James Davies comes into the back-row alongside Justin Tipuric and Ross Moriarty
Tomos Williams and Rhys Patchell form a new half-back partnership for Wales whilst Owen Watkin features alongside Jonathan Davies in midfield.
Josh Adams, who currently leads the try-scoring charts at the Rugby World Cup, remains in the back three alongside Owen Lane who comes in on the wing and Hallam Amos at full-back.
Elliot Dee, Rhys Carre and Wyn Jones provide the front-row replacements on the bench with Jake Ball and Aaron Shingler completing the forward contingent. Gareth Davies, Dan Biggar and Hadleigh Parkes provide the back-line cover.

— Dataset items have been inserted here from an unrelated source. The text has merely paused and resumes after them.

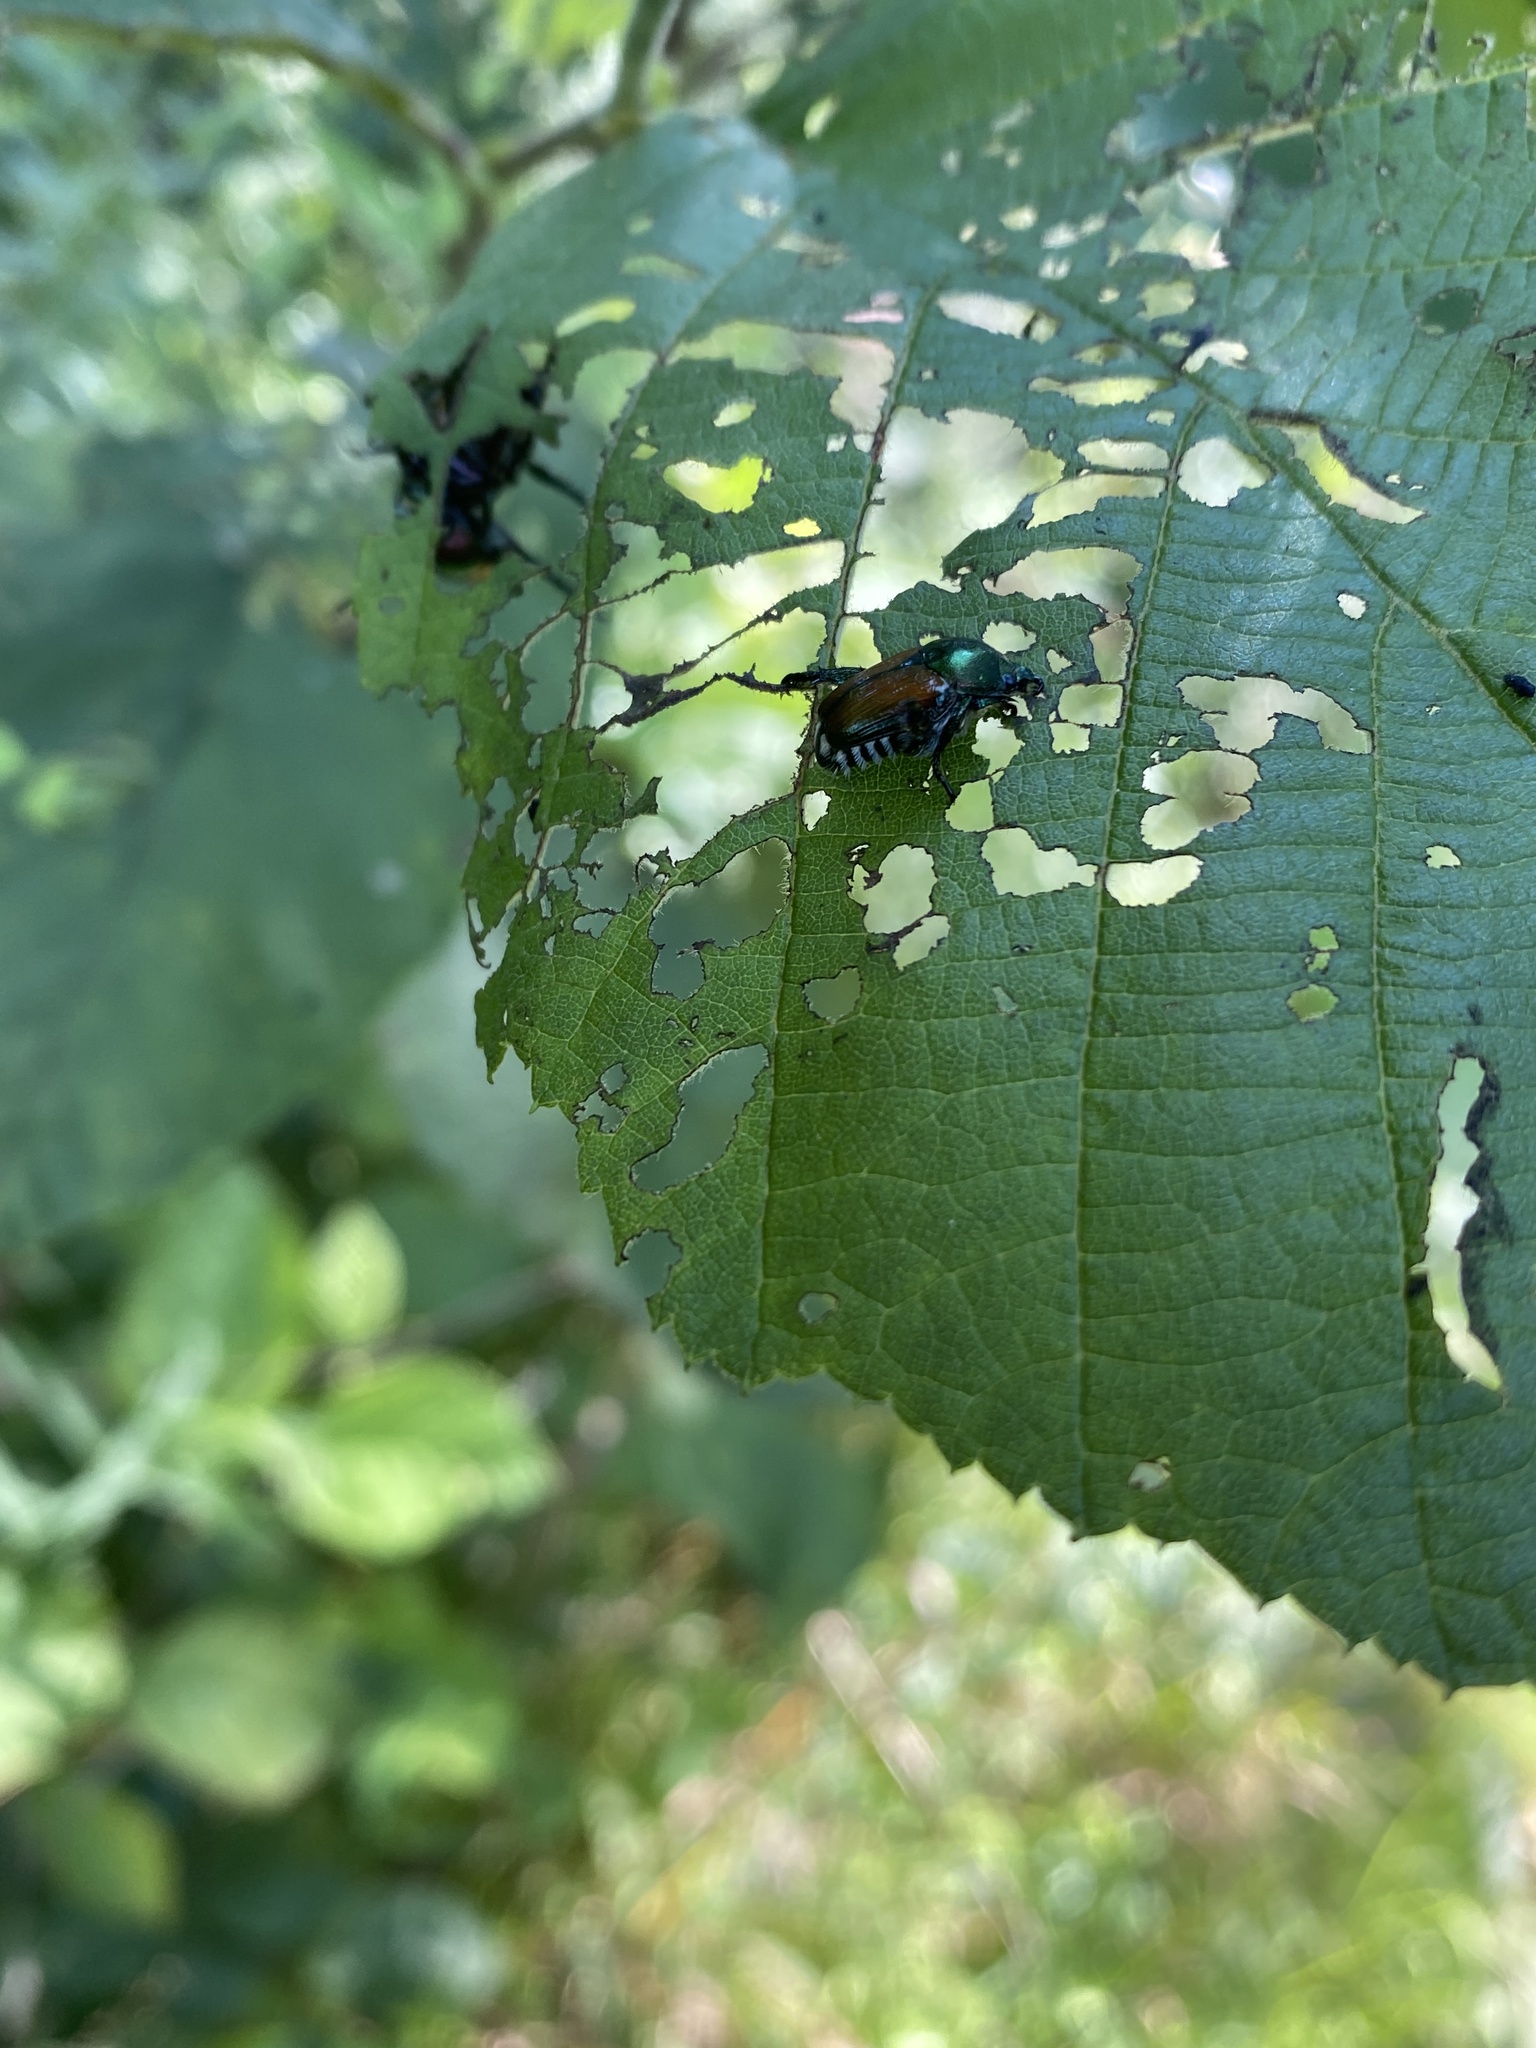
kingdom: Animalia
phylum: Arthropoda
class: Insecta
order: Coleoptera
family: Scarabaeidae
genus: Popillia
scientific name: Popillia japonica
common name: Japanese beetle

Wales: 15 Hallam Amos, 14 Owen Lane, 13 Jonathan Davies, 12 Owen Watkin, 11 Josh Adams, 10 Rhys Patchell, 9 Tomos Williams, 8 Ross Moriarty, 7 James Davies, 6 Justin Tipuric, 5 Alun Wyn Jones (c), 4 Adam Beard 3 Dillon Lewis 2 Ken Owens 1 Nicky Smith
Replacements: 16 Elliot Dee, 17 Rhys Carre, 18 Wyn Jones, 19 Jake Ball, 20 Aaron Shingler, 21 Gareth Davies, 22 Dan Biggar, 23 Hadleigh Parkes
There is not much point in weighing up the two teams as units – or doing a man-by-man analysis.
I am guessing we will see some festival rugby, and nobody is better at that type of game than the All Blacks, so it could be fun.
Who cares? I will say the All Blacks are likely to win, simply because they hurt so much, so publicly, and with genuine emotion after losing last weekend and it is a matter of national pride to finish with a win.